In the records below, return word for word the lines from the one containing "A program hatékony" through the one containing "gyerekek számára reggeliztető", with both of these lines included.
-----
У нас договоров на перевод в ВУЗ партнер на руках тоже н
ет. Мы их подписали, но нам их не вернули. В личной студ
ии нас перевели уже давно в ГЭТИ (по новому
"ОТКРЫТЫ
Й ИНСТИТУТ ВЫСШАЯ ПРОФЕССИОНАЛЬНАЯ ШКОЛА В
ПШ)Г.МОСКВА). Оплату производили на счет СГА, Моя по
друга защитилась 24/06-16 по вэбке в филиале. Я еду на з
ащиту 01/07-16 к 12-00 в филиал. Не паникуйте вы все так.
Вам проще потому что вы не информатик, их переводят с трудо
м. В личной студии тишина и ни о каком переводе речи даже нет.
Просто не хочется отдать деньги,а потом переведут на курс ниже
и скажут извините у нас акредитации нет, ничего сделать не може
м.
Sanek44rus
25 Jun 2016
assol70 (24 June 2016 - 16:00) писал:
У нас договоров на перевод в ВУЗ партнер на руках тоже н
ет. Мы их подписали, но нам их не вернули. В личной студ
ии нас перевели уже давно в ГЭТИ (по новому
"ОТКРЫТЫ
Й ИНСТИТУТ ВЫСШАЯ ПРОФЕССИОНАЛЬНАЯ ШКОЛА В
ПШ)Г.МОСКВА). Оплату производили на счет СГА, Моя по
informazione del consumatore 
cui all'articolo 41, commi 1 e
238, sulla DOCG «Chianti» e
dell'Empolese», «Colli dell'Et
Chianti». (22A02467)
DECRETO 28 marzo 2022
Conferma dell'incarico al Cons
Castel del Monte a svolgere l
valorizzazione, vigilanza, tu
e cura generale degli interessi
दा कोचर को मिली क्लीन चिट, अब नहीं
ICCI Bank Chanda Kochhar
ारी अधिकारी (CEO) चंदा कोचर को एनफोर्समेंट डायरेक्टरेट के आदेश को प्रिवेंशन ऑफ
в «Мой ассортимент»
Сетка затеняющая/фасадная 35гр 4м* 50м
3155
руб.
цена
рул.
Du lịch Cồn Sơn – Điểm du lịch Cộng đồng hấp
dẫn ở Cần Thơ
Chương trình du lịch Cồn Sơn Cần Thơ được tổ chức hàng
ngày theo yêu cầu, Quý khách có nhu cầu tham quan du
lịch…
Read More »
-----
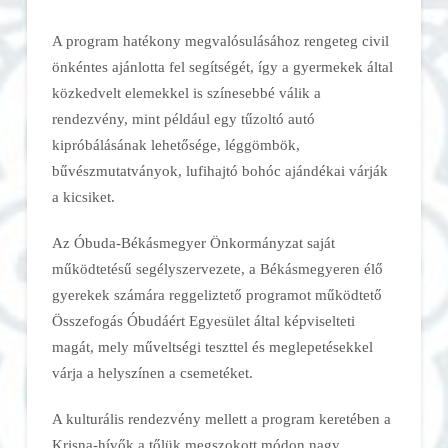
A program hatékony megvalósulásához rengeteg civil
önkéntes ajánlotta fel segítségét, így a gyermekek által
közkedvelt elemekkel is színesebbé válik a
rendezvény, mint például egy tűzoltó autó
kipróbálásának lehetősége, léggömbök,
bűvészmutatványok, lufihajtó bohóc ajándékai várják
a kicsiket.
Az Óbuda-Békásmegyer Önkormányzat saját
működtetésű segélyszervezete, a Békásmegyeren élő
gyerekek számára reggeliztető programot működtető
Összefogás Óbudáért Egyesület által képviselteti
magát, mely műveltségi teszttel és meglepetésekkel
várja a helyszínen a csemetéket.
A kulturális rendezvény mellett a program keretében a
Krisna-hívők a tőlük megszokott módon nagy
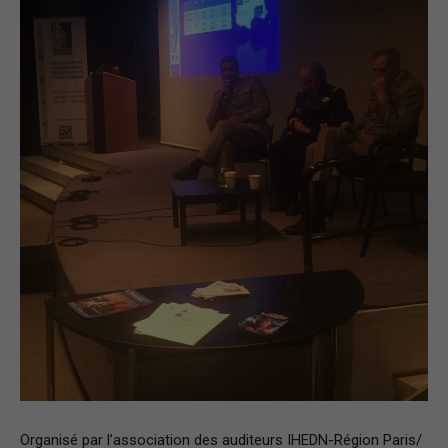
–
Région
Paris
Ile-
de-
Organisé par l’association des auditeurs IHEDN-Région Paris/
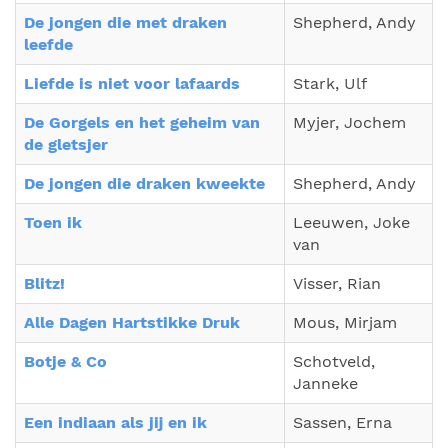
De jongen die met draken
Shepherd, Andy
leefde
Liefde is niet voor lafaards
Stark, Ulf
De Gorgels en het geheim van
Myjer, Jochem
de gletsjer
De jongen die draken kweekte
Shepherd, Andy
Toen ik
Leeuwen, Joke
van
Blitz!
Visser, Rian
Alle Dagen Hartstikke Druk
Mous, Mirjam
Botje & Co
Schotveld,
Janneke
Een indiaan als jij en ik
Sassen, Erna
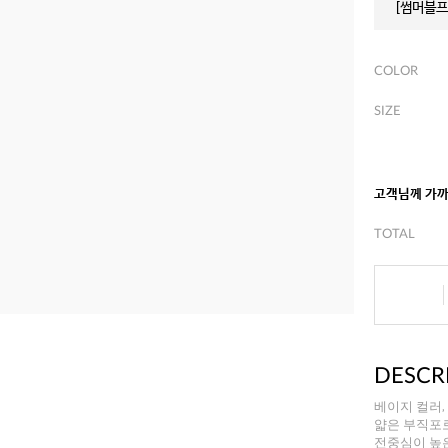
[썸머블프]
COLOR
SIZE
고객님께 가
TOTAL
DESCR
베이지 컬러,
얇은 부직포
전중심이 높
-----
Answer area
A program hatékony megvalósulásához rengeteg civil
önkéntes ajánlotta fel segítségét, így a gyermekek által
közkedvelt elemekkel is színesebbé válik a
rendezvény, mint például egy tűzoltó autó
kipróbálásának lehetősége, léggömbök,
bűvészmutatványok, lufihajtó bohóc ajándékai várják
a kicsiket.
Az Óbuda-Békásmegyer Önkormányzat saját
működtetésű segélyszervezete, a Békásmegyeren élő
gyerekek számára reggeliztető programot működtető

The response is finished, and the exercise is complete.